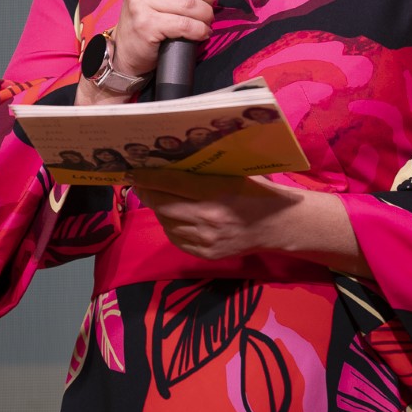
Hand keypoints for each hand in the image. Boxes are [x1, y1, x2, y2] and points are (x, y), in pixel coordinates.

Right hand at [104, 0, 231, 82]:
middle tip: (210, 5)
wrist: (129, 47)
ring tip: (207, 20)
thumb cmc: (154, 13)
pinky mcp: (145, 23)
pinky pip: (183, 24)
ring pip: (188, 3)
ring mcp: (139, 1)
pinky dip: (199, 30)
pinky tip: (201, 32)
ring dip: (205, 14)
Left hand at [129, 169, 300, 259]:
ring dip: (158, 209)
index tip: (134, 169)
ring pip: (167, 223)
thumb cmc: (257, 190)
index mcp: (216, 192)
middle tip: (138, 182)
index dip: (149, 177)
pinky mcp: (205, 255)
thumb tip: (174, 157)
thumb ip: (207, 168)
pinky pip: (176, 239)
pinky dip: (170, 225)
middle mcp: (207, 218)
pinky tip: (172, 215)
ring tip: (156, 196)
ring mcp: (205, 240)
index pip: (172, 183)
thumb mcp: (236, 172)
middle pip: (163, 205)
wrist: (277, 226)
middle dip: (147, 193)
...
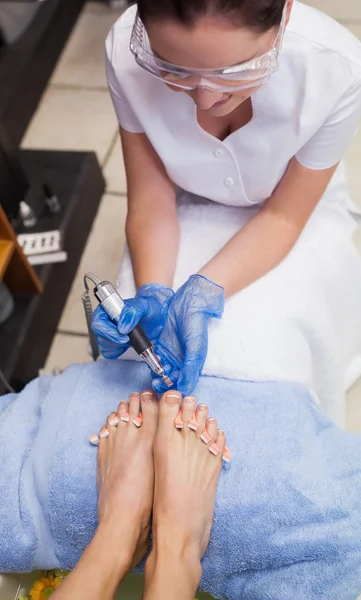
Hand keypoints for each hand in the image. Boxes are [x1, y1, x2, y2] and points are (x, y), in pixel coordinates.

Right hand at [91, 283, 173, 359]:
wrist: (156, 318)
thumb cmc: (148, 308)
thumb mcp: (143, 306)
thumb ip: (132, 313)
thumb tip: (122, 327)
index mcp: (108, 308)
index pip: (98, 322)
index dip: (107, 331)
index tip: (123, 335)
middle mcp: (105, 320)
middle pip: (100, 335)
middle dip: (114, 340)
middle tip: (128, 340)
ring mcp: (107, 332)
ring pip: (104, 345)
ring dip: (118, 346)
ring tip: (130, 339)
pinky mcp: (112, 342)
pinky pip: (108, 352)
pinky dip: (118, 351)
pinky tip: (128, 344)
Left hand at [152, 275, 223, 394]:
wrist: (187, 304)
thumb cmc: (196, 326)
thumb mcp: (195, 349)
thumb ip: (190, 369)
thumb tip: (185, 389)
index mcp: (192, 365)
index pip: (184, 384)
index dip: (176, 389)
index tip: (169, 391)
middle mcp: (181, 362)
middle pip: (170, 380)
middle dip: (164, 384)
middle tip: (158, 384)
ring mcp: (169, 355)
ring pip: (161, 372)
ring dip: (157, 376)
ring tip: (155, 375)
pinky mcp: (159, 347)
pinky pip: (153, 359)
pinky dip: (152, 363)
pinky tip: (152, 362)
* * *
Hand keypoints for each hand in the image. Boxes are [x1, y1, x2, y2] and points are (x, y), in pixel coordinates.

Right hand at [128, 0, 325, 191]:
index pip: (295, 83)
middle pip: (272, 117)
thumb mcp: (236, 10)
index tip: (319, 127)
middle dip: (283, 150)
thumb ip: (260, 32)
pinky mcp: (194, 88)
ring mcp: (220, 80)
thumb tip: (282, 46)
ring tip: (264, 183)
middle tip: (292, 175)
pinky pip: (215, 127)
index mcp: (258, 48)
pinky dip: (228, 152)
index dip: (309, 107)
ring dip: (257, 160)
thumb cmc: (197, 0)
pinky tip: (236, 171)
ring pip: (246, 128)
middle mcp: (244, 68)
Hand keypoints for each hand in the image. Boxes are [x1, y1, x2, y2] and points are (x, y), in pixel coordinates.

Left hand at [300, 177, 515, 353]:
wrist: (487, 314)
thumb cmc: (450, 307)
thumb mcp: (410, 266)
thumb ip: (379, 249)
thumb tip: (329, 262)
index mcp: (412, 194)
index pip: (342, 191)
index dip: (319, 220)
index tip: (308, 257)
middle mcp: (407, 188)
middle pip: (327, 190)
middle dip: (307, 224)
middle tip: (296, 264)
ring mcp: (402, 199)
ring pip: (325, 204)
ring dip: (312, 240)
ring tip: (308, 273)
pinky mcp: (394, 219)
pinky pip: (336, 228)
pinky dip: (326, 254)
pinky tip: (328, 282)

#### EXERCISE:
Only the lines above from the one with "ring mcp: (205, 240)" through the one with "middle dip: (147, 193)" should be duplicated, character for character.

#### SOLUTION TO THIS PROBLEM:
ring mcp: (205, 240)
index pip: (172, 183)
thumb mcp: (236, 172)
middle pip: (163, 205)
wrist: (277, 226)
middle dip: (147, 193)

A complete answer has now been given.